Selected passage:
-=-=-=-=-

One of the earlier definitions of “humanity” is “a creature that uses tools.” This is outdated, but it’s still the one I first learned, and there’s still something precise enough about it that we kind of recognize what it means. It implies more than just tools. A parent leans down and teaches their offspring the proper use of some piece of technology, a kind of initiation into the rights of being a person, a member of a tribe, a capable individual with talents beyond tooth and fist.
I suspect that we’re seeing the “tool” less than we’re considering all that it means for a political animal to teach and learn the craft and use of a tool. This is particularly true for us now, considering that other animals use tools, that we have increasingly complex definitions of human beings, that we have increasingly convoluted timelines for the emergence of such a creature. This is how other species learn, of course, and the difference is more subtle than it used to be.
Still. Consider the handaxe.
A simple technology made by pounding the edges of a core sharp, first used by Homo erectus (or H. ergaster, which may be the same) then passed on to later hominin. Between 1.8 and 1.7 million years ago it began to spread across the world. The most common date given is 1.76 mya for the first axe. This is dated Before Present, with Present defined as 1950, but those 50 years vanish in the lengths of time.

-=-=-=-=-

Recorded information:
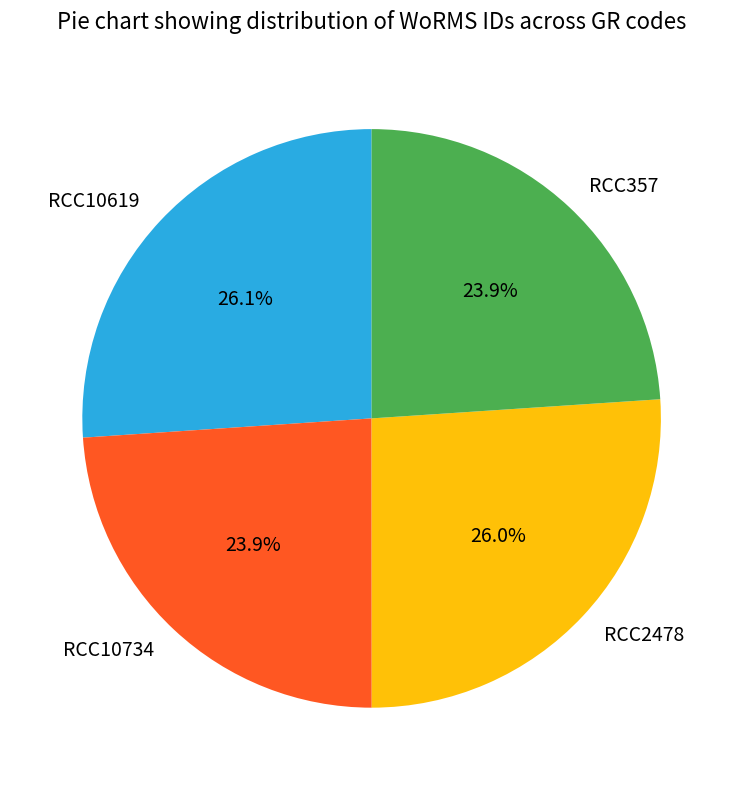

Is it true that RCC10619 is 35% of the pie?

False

-=-=-=-=-

Tasks:
a) Edit the essay on tools and the handaxe by rewriting the part between "Still. Consider the" and "lengths of time.", inclusive, with "handaxe" replaced by "hand axe".
b) According to the essay on tools and the handaxe, what date is most commonly given for the first axe?
The data is not needed for the tasks.

Solutions to the exercise:
a)
Still. Consider the hand axe.
A simple technology made by pounding the edges of a core sharp, first used by Homo erectus (or H. ergaster, which may be the same) then passed on to later hominin. Between 1.8 and 1.7 million years ago it began to spread across the world. The most common date given is 1.76 mya for the first axe. This is dated Before Present, with Present defined as 1950, but those 50 years vanish in the lengths of time.

b) 1.76 million years ago